── INFORMATION SUPPLIED

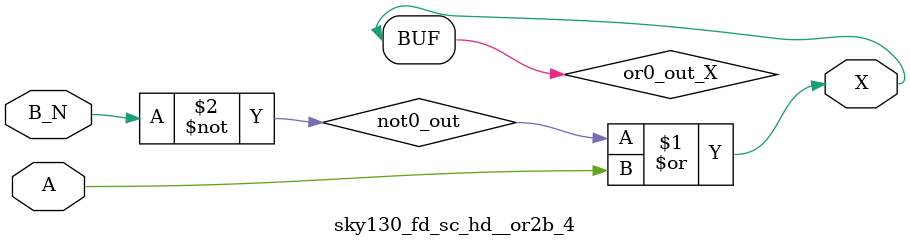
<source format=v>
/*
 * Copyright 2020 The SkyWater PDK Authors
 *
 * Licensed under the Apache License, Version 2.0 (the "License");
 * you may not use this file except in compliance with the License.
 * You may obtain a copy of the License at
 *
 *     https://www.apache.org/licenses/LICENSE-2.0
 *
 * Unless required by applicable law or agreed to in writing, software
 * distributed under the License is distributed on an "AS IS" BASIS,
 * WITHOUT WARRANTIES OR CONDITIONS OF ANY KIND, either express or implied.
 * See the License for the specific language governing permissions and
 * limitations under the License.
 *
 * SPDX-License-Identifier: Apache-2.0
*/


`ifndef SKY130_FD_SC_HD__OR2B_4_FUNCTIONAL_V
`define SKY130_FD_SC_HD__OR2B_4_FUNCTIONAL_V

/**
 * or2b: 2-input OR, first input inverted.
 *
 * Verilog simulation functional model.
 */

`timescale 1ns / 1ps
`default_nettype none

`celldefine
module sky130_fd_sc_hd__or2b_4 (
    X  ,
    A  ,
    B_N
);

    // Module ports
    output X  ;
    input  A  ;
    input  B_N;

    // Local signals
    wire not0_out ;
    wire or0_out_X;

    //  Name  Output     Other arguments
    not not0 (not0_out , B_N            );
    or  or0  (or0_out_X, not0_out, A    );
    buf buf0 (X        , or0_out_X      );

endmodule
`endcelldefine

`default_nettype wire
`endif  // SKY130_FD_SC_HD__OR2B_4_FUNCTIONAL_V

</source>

────

■ **PROBLEM REQUIREMENTS**:
Begin at the line containing "distributed under the" and reproduce every line through the last one in the records above, exactly.

■ **RESULT OF THIS EXERCISE**:
 * distributed under the License is distributed on an "AS IS" BASIS,
 * WITHOUT WARRANTIES OR CONDITIONS OF ANY KIND, either express or implied.
 * See the License for the specific language governing permissions and
 * limitations under the License.
 *
 * SPDX-License-Identifier: Apache-2.0
*/


`ifndef SKY130_FD_SC_HD__OR2B_4_FUNCTIONAL_V
`define SKY130_FD_SC_HD__OR2B_4_FUNCTIONAL_V

/**
 * or2b: 2-input OR, first input inverted.
 *
 * Verilog simulation functional model.
 */

`timescale 1ns / 1ps
`default_nettype none

`celldefine
module sky130_fd_sc_hd__or2b_4 (
    X  ,
    A  ,
    B_N
);

    // Module ports
    output X  ;
    input  A  ;
    input  B_N;

    // Local signals
    wire not0_out ;
    wire or0_out_X;

    //  Name  Output     Other arguments
    not not0 (not0_out , B_N            );
    or  or0  (or0_out_X, not0_out, A    );
    buf buf0 (X        , or0_out_X      );

endmodule
`endcelldefine

`default_nettype wire
`endif  // SKY130_FD_SC_HD__OR2B_4_FUNCTIONAL_V

</source>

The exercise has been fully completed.